Could you repeat the entries below exactly, but only from the line with "left hip: (314, 434)" through the line with "right knee: (370, 985)", and without any picture?

++++ Records for this task ++++

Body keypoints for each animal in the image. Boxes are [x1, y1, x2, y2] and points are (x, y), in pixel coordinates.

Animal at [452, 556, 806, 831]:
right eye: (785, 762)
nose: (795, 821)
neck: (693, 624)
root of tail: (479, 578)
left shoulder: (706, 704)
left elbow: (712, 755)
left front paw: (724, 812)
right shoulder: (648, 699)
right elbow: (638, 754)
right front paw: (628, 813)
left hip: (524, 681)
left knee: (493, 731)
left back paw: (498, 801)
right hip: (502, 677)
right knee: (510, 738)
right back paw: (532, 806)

++++
++++ Records for this task ++++

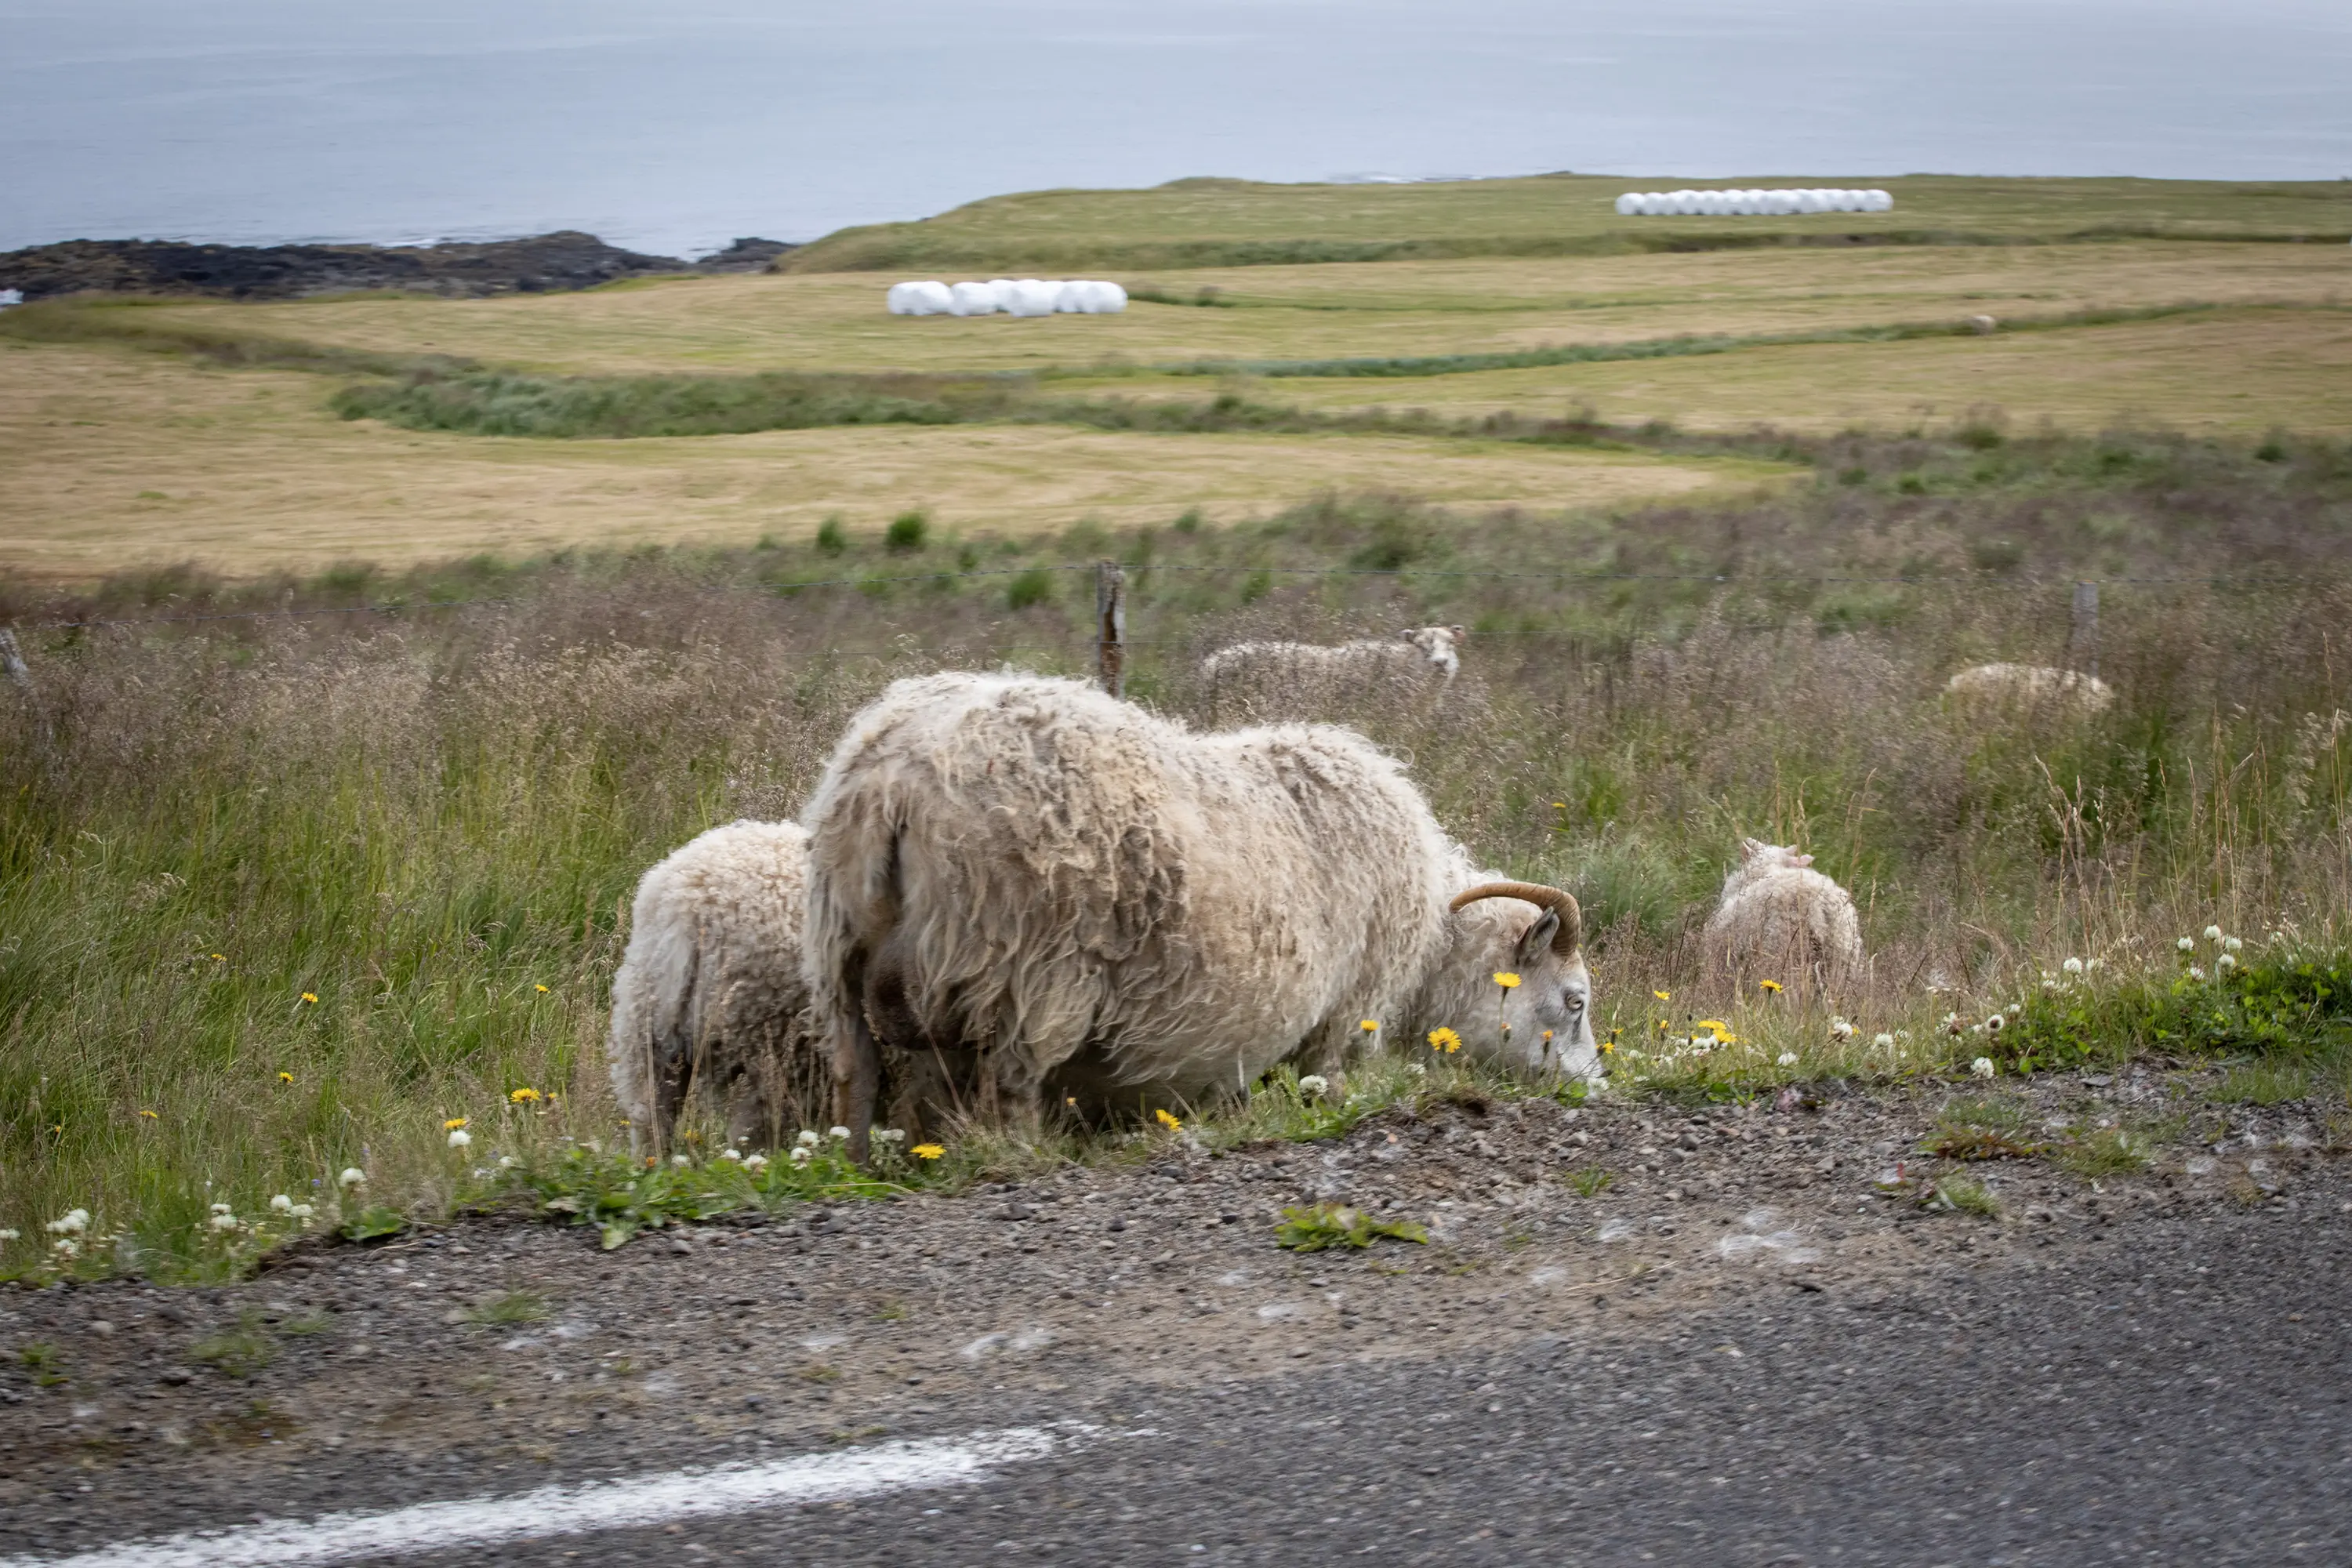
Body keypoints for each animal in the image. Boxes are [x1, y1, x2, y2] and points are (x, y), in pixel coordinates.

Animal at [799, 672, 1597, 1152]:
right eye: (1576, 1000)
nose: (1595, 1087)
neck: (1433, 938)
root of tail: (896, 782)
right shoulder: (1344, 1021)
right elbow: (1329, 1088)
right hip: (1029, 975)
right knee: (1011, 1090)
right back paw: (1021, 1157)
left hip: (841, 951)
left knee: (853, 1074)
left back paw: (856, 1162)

++++
++++ Records for this task ++++

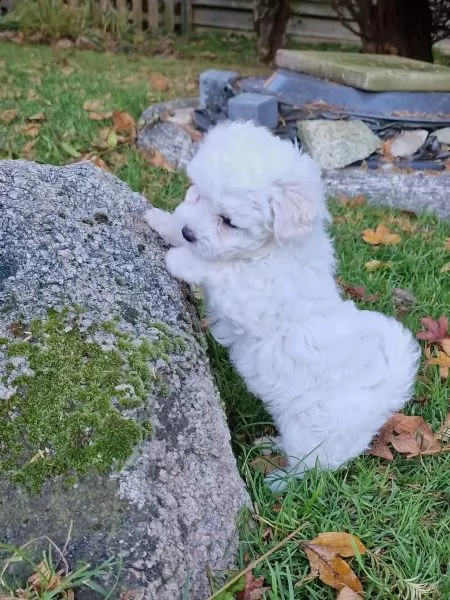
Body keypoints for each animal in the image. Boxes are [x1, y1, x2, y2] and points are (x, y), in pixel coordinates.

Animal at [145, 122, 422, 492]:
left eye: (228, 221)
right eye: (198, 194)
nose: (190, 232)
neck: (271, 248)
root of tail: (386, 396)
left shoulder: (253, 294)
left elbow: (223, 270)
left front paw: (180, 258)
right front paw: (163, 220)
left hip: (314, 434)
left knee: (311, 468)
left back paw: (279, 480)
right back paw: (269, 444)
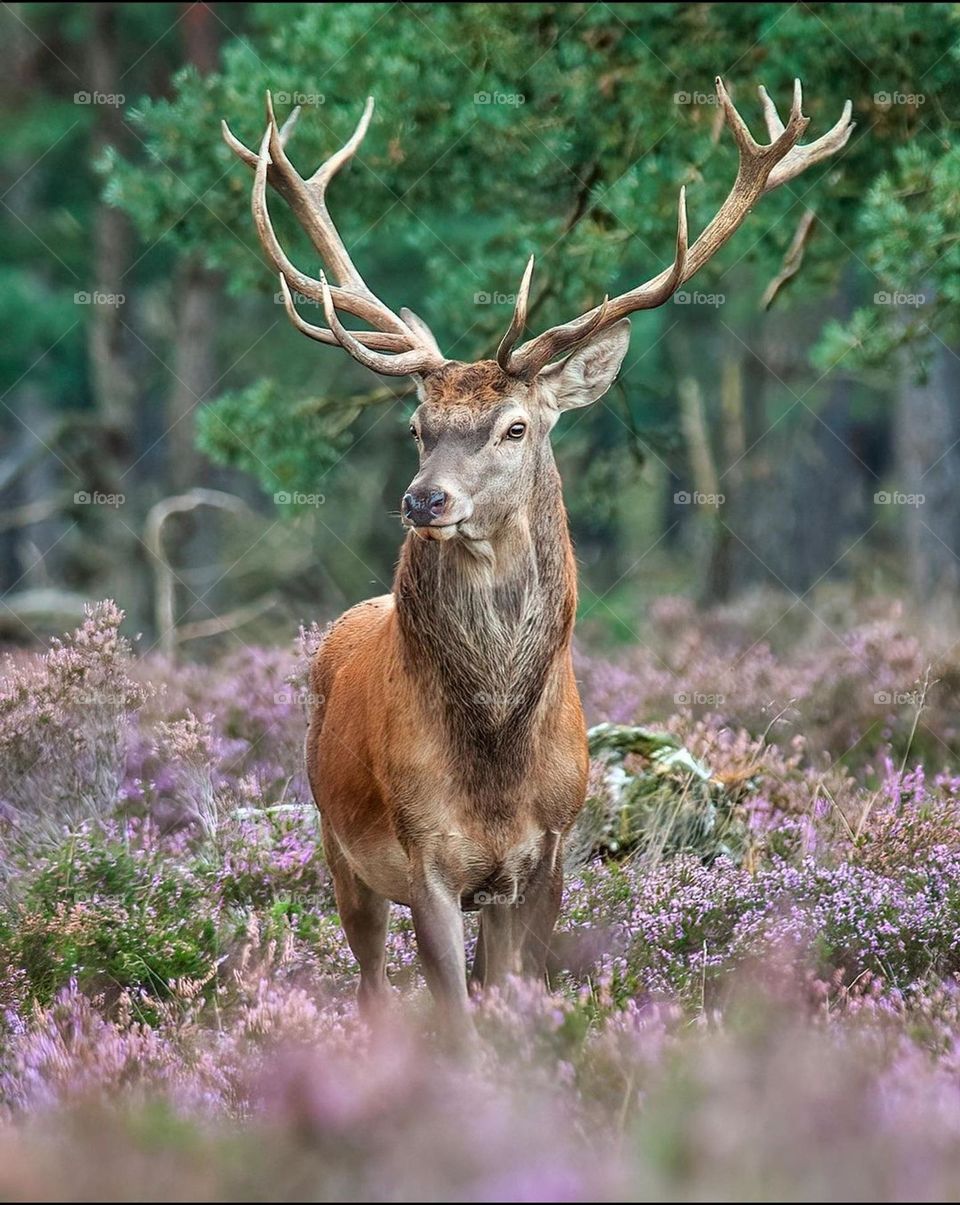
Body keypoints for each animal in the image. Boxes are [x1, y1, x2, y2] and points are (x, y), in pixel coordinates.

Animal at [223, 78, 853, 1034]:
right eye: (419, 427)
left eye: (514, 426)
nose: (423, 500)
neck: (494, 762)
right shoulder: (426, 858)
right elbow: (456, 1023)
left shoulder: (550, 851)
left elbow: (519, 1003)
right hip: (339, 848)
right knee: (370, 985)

++++

Your solution:
left hip: (314, 434)
left knee: (311, 468)
left back paw: (279, 480)
right back paw: (269, 444)
Body keypoints for each animal in the image. Boxes are [x1, y1, x2, y2] and points are (x, y), in pixel coordinates.

Animal at [223, 78, 853, 1034]:
right eye: (419, 427)
left eye: (514, 426)
nose: (423, 500)
neck: (494, 762)
right shoulder: (426, 858)
right elbow: (456, 1023)
left shoulder: (550, 851)
left elbow: (519, 1003)
right hip: (339, 848)
right knee: (370, 985)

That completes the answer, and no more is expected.